In order to avoid mixing things up, we need to clearly define what a hospital is in the Nigerian context compared to similar healthcare facilities. According to the Lagos State Health Facility Monitoring and Accreditation Agency (HEFAMAA), a hospital is a premises with facilities for medical investigation, diagnosis, and treatment. These facilities include those required for bed care, nursing, and other professional health services.
HEFAMAA also defines other healthcare facilities as follows:
Private clinic: a premises where medical care is provided on outpatient basis and patients are admitted for observation purposes before subsequent transfer or referral to a hospital for further management. Private clinics are not allowed to run 24-hour services. Rather, they are allowed to open for a maximum of 12 hours per day.

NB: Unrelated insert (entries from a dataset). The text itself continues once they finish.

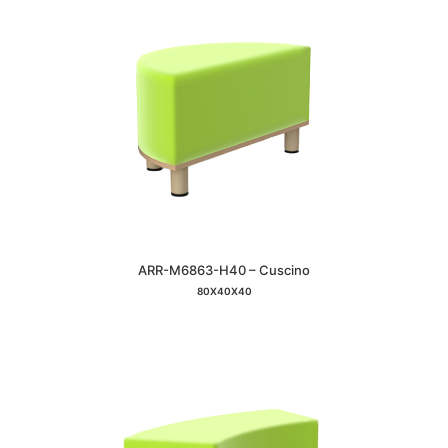
ARR-M6863-H40 – Cuscino
80X40X40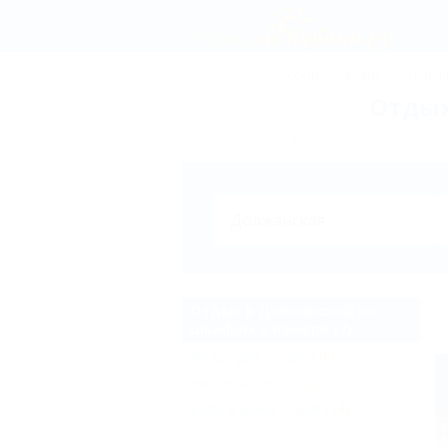
СОЧИ
АНАПА
ГЕЛЕН
Отдых
Бронирование отелей, 
Отдых в Должанской со
шкафом в номере (7)
Жильё для отдыха
(6)
Частный сектор
(4)
Базы и дома отдыха
(4)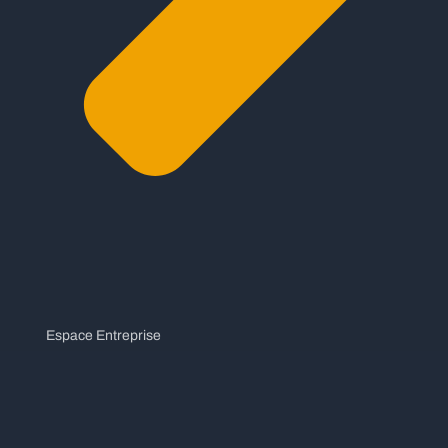
Espace Entreprise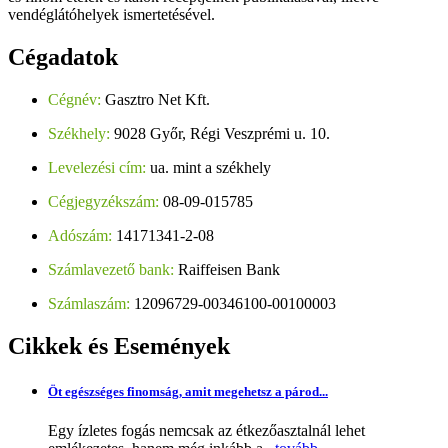
vendéglátóhelyek ismertetésével.
Cégadatok
Cégnév:
Gasztro Net Kft.
Székhely:
9028 Győr, Régi Veszprémi u. 10.
Levelezési cím:
ua. mint a székhely
Cégjegyzékszám:
08-09-015785
Adószám:
14171341-2-08
Számlavezető bank:
Raiffeisen Bank
Számlaszám:
12096729-00346100-00100003
Cikkek
és Események
Öt egészséges finomság, amit megehetsz a párod...
Egy ízletes fogás nemcsak az étkezőasztalnál lehet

Maternity centre: a premises where maternal and child care services are provided. These services include antenatal care, delivery, post-natal care, bed care, and nursing services. Maternity centres are allowed to run 24-hour services.
Private nursing home: a premises for providing private nursing care and managing convalescent patients.

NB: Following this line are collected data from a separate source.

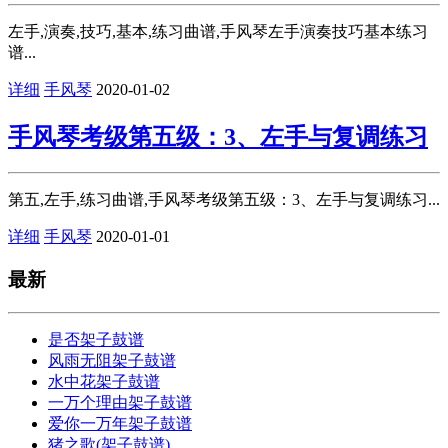
左手,演奏,技巧,基本,练习曲谱,手风琴左手演奏技巧基本练习
谱...
详细
手风琴
2020-01-02
手风琴考级第五级：3、左手与复调练习
第五,左手,练习曲谱,手风琴考级第五级：3、左手与复调练习...
详细
手风琴
2020-01-01
最新
是否架子鼓谱
风雨无阻架子鼓谱
水中花架子鼓谱
一万个理由架子鼓谱
爱你一万年架子鼓谱
猪之歌(架子鼓谱)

With the terms clearly defined, let’s now answer the question.
Can a Nurse Open a Hospital in Nigeria?
No, nurses are not allowed to open hospitals in Nigeria. Rather, a hospital can only be opened by a licensed medical doctor who has at least 5 years of post-licensing experience.

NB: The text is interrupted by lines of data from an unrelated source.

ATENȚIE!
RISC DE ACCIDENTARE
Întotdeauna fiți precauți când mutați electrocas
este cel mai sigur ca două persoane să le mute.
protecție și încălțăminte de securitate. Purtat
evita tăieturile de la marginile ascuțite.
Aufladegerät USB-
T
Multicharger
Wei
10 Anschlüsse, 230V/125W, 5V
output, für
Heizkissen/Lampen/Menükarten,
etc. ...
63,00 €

However, a nurse is allowed to open a private nursing home, where she would be in charge. Nurses are also allowed to open maternity centres, but on the condition that there is a supervising doctor who attends to ante-natal clinic patients at least twice before delivery.
As for full-blown private hospitals or clinics, only qualified doctors can open those. Nurses, pharmacists, physiotherapists, and other healthcare professionals are not permitted to open such facilities.
But Is There a Way Around It?
Yes, many nurses own private hospitals in Nigeria. What they do is register the name of the hospital using the license of a qualified doctor. While some ensure that a doctor is available at all times to attend to patients, others put the lives of patients at risk by playing the role of doctors, attending to patients, making diagnoses, and prescribing treatments and other therapies. Whichever way a nurse chooses to own or run a hospital is illegal as far as the law in Nigeria is concerned.
Nurses who wish to have their own private healthcare facilities should stick with private nursing homes and maternity centres. As far as human health is concerned, every professional should stick with their line of training to avoid quackery and avoidable risk to the lives of patients.